- **Problem requirements**: Restate the listing below word for word, and leave its pictures behind.

----- Record excerpts

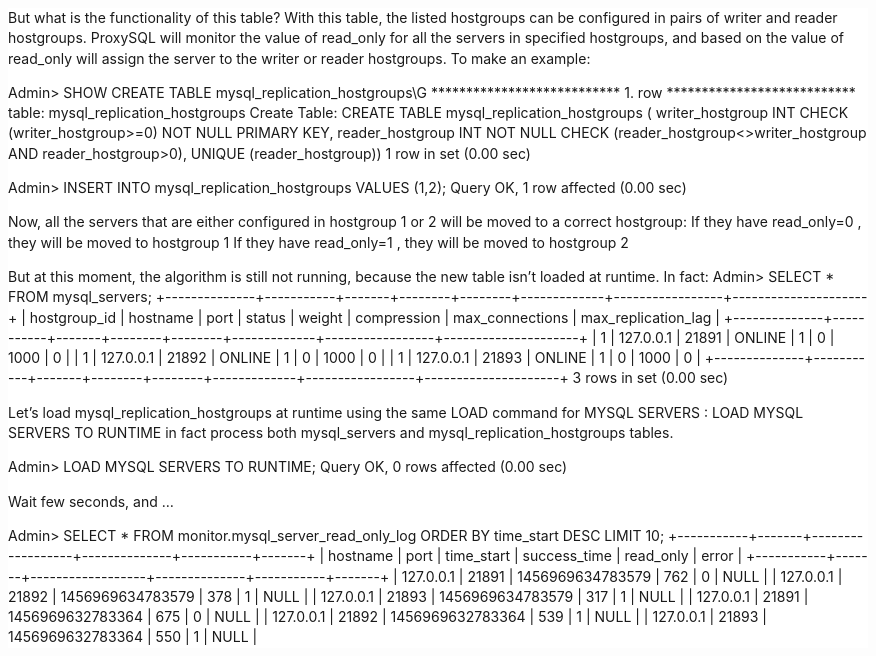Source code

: But what is the functionality of this table?
With this table, the listed hostgroups can be configured in pairs of writer and reader hostgroups.
ProxySQL will monitor the value of read_only for all the servers in specified hostgroups, and based on the value of read_only will assign the server to the writer or reader hostgroups.
To make an example:

Admin> SHOW CREATE TABLE mysql_replication_hostgroups\G
*************************** 1. row ***************************
       table: mysql_replication_hostgroups
Create Table: CREATE TABLE mysql_replication_hostgroups (
writer_hostgroup INT CHECK (writer_hostgroup>=0) NOT NULL PRIMARY KEY,
reader_hostgroup INT NOT NULL CHECK (reader_hostgroup<>writer_hostgroup AND reader_hostgroup>0),
UNIQUE (reader_hostgroup))
1 row in set (0.00 sec)

Admin> INSERT INTO mysql_replication_hostgroups VALUES (1,2);
Query OK, 1 row affected (0.00 sec)

Now, all the servers that are either configured in hostgroup 1 or 2 will be moved to a correct hostgroup:
If they have read_only=0 , they will be moved to hostgroup 1
If they have read_only=1 , they will be moved to hostgroup 2

But at this moment, the algorithm is still not running, because the new table isn’t loaded at runtime. In fact:
Admin> SELECT * FROM mysql_servers;
+--------------+-----------+-------+--------+--------+-------------+-----------------+---------------------+
| hostgroup_id | hostname  | port  | status | weight | compression | max_connections | max_replication_lag |
+--------------+-----------+-------+--------+--------+-------------+-----------------+---------------------+
| 1            | 127.0.0.1 | 21891 | ONLINE | 1      | 0           | 1000            | 0                   |
| 1            | 127.0.0.1 | 21892 | ONLINE | 1      | 0           | 1000            | 0                   |
| 1            | 127.0.0.1 | 21893 | ONLINE | 1      | 0           | 1000            | 0                   |
+--------------+-----------+-------+--------+--------+-------------+-----------------+---------------------+
3 rows in set (0.00 sec)


Let’s load mysql_replication_hostgroups at runtime using the same LOAD command for MYSQL SERVERS : LOAD MYSQL SERVERS TO RUNTIME in fact process both mysql_servers and mysql_replication_hostgroups tables.

Admin> LOAD MYSQL SERVERS TO RUNTIME;                                                                                                              Query OK, 0 rows affected (0.00 sec)

Wait few seconds, and …


Admin> SELECT * FROM monitor.mysql_server_read_only_log ORDER BY time_start DESC LIMIT 10;                                                         +-----------+-------+------------------+--------------+-----------+-------+
| hostname  | port  | time_start       | success_time | read_only | error |
+-----------+-------+------------------+--------------+-----------+-------+
| 127.0.0.1 | 21891 | 1456969634783579 | 762          | 0         | NULL  |
| 127.0.0.1 | 21892 | 1456969634783579 | 378          | 1         | NULL  |
| 127.0.0.1 | 21893 | 1456969634783579 | 317          | 1         | NULL  |
| 127.0.0.1 | 21891 | 1456969632783364 | 675          | 0         | NULL  |
| 127.0.0.1 | 21892 | 1456969632783364 | 539          | 1         | NULL  |
| 127.0.0.1 | 21893 | 1456969632783364 | 550          | 1         | NULL  |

----------

- **Solution**:
Source code

: But what is the functionality of this table?
With this table, the listed hostgroups can be configured in pairs of writer and reader hostgroups.
ProxySQL will monitor the value of read_only for all the servers in specified hostgroups, and based on the value of read_only will assign the server to the writer or reader hostgroups.
To make an example:

Admin> SHOW CREATE TABLE mysql_replication_hostgroups\G
*************************** 1. row ***************************
       table: mysql_replication_hostgroups
Create Table: CREATE TABLE mysql_replication_hostgroups (
writer_hostgroup INT CHECK (writer_hostgroup>=0) NOT NULL PRIMARY KEY,
reader_hostgroup INT NOT NULL CHECK (reader_hostgroup<>writer_hostgroup AND reader_hostgroup>0),
UNIQUE (reader_hostgroup))
1 row in set (0.00 sec)

Admin> INSERT INTO mysql_replication_hostgroups VALUES (1,2);
Query OK, 1 row affected (0.00 sec)

Now, all the servers that are either configured in hostgroup 1 or 2 will be moved to a correct hostgroup:
If they have read_only=0 , they will be moved to hostgroup 1
If they have read_only=1 , they will be moved to hostgroup 2

But at this moment, the algorithm is still not running, because the new table isn’t loaded at runtime. In fact:
Admin> SELECT * FROM mysql_servers;
+--------------+-----------+-------+--------+--------+-------------+-----------------+---------------------+
| hostgroup_id | hostname  | port  | status | weight | compression | max_connections | max_replication_lag |
+--------------+-----------+-------+--------+--------+-------------+-----------------+---------------------+
| 1            | 127.0.0.1 | 21891 | ONLINE | 1      | 0           | 1000            | 0                   |
| 1            | 127.0.0.1 | 21892 | ONLINE | 1      | 0           | 1000            | 0                   |
| 1            | 127.0.0.1 | 21893 | ONLINE | 1      | 0           | 1000            | 0                   |
+--------------+-----------+-------+--------+--------+-------------+-----------------+---------------------+
3 rows in set (0.00 sec)


Let’s load mysql_replication_hostgroups at runtime using the same LOAD command for MYSQL SERVERS : LOAD MYSQL SERVERS TO RUNTIME in fact process both mysql_servers and mysql_replication_hostgroups tables.

Admin> LOAD MYSQL SERVERS TO RUNTIME;                                                                                                              Query OK, 0 rows affected (0.00 sec)

Wait few seconds, and …


Admin> SELECT * FROM monitor.mysql_server_read_only_log ORDER BY time_start DESC LIMIT 10;                                                         +-----------+-------+------------------+--------------+-----------+-------+
| hostname  | port  | time_start       | success_time | read_only | error |
+-----------+-------+------------------+--------------+-----------+-------+
| 127.0.0.1 | 21891 | 1456969634783579 | 762          | 0         | NULL  |
| 127.0.0.1 | 21892 | 1456969634783579 | 378          | 1         | NULL  |
| 127.0.0.1 | 21893 | 1456969634783579 | 317          | 1         | NULL  |
| 127.0.0.1 | 21891 | 1456969632783364 | 675          | 0         | NULL  |
| 127.0.0.1 | 21892 | 1456969632783364 | 539          | 1         | NULL  |
| 127.0.0.1 | 21893 | 1456969632783364 | 550          | 1         | NULL  |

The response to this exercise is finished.